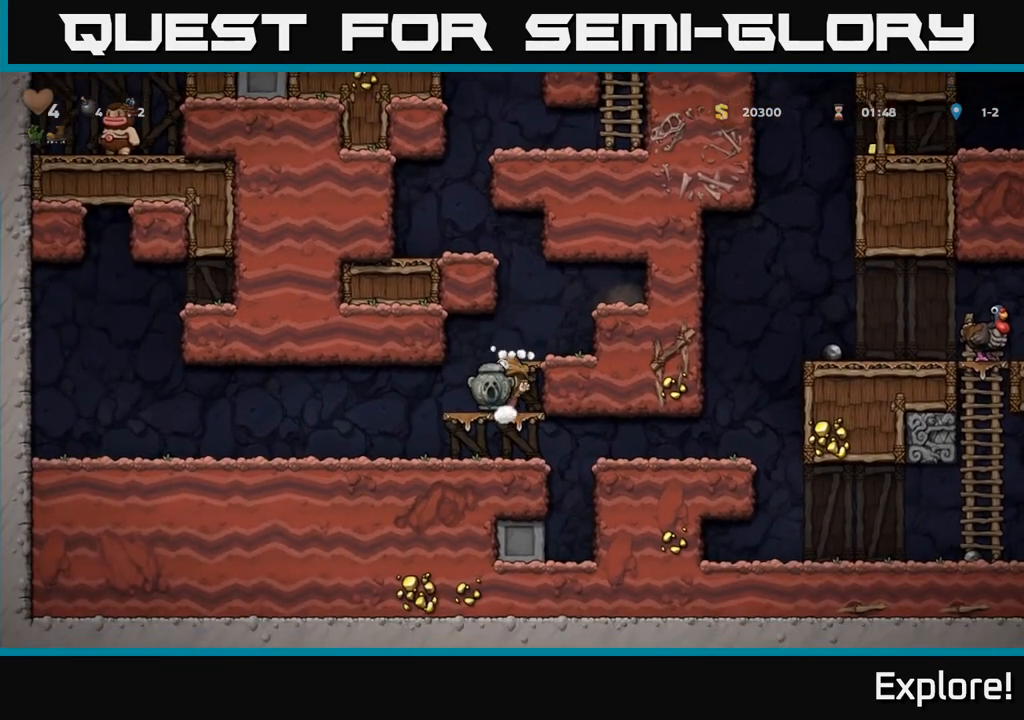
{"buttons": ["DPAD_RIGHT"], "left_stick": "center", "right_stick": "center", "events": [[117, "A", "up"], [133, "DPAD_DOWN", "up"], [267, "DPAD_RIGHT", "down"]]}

---*---

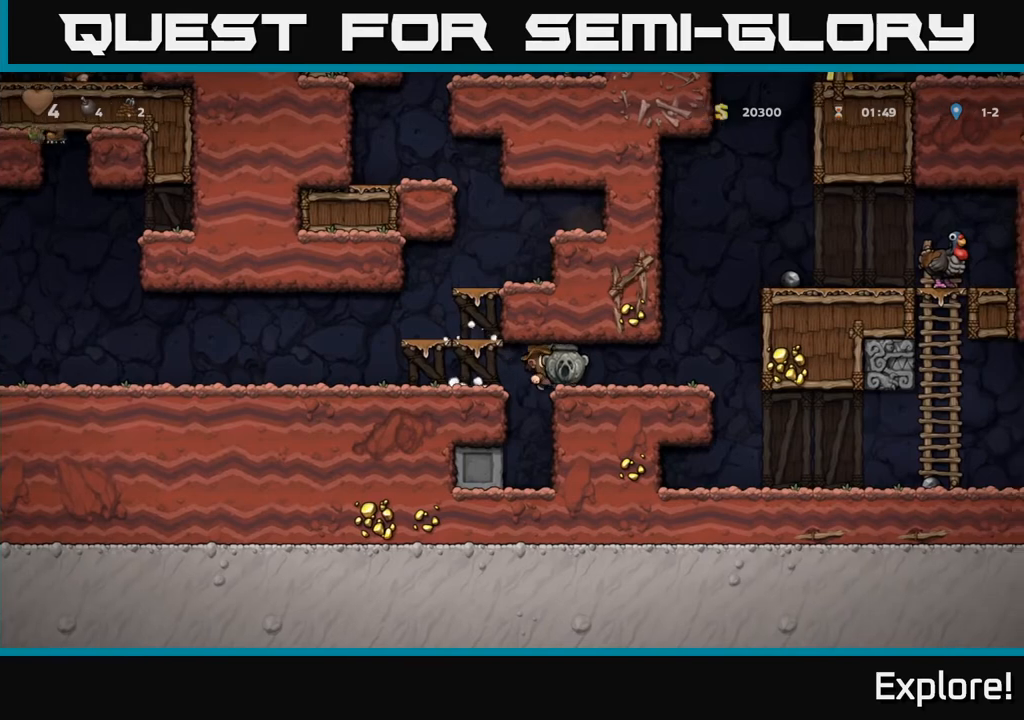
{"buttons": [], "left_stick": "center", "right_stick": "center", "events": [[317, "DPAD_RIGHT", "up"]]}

---*---

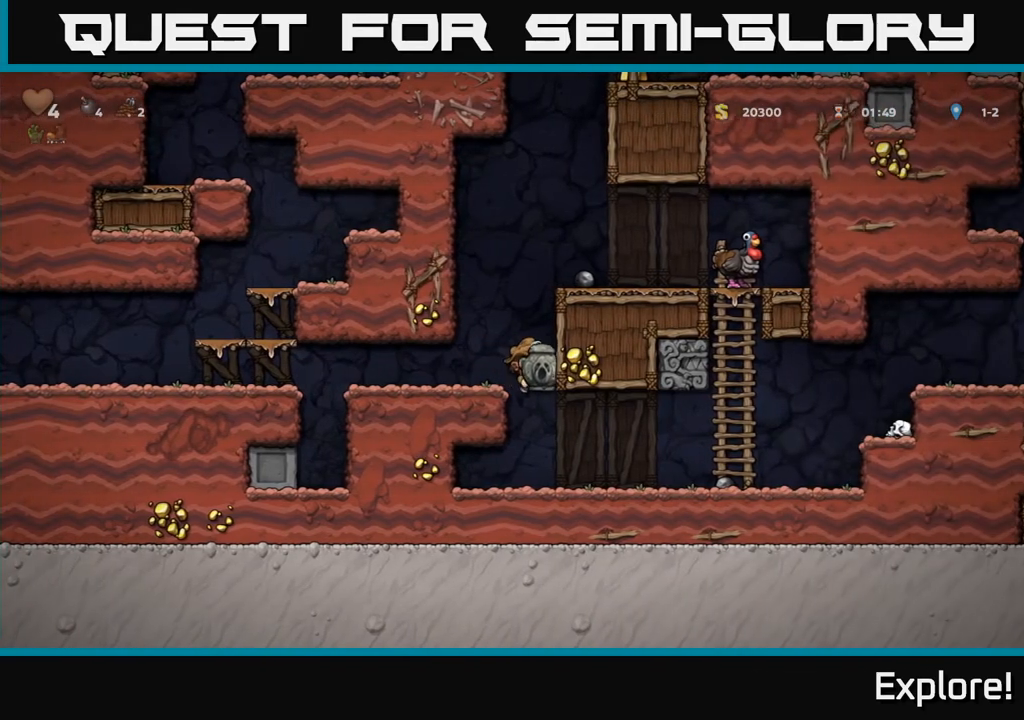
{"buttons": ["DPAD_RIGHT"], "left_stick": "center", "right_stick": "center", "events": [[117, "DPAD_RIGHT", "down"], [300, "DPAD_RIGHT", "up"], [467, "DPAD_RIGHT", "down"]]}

---*---

--- The problem ---
Lines holding "down" are the ones to copy; find all of them in the listing.

--- Answer space ---
{"buttons": ["DPAD_RIGHT"], "left_stick": "center", "right_stick": "center", "events": [[117, "A", "up"], [133, "DPAD_DOWN", "up"], [267, "DPAD_RIGHT", "down"]]}
{"buttons": ["DPAD_RIGHT"], "left_stick": "center", "right_stick": "center", "events": [[117, "DPAD_RIGHT", "down"], [300, "DPAD_RIGHT", "up"], [467, "DPAD_RIGHT", "down"]]}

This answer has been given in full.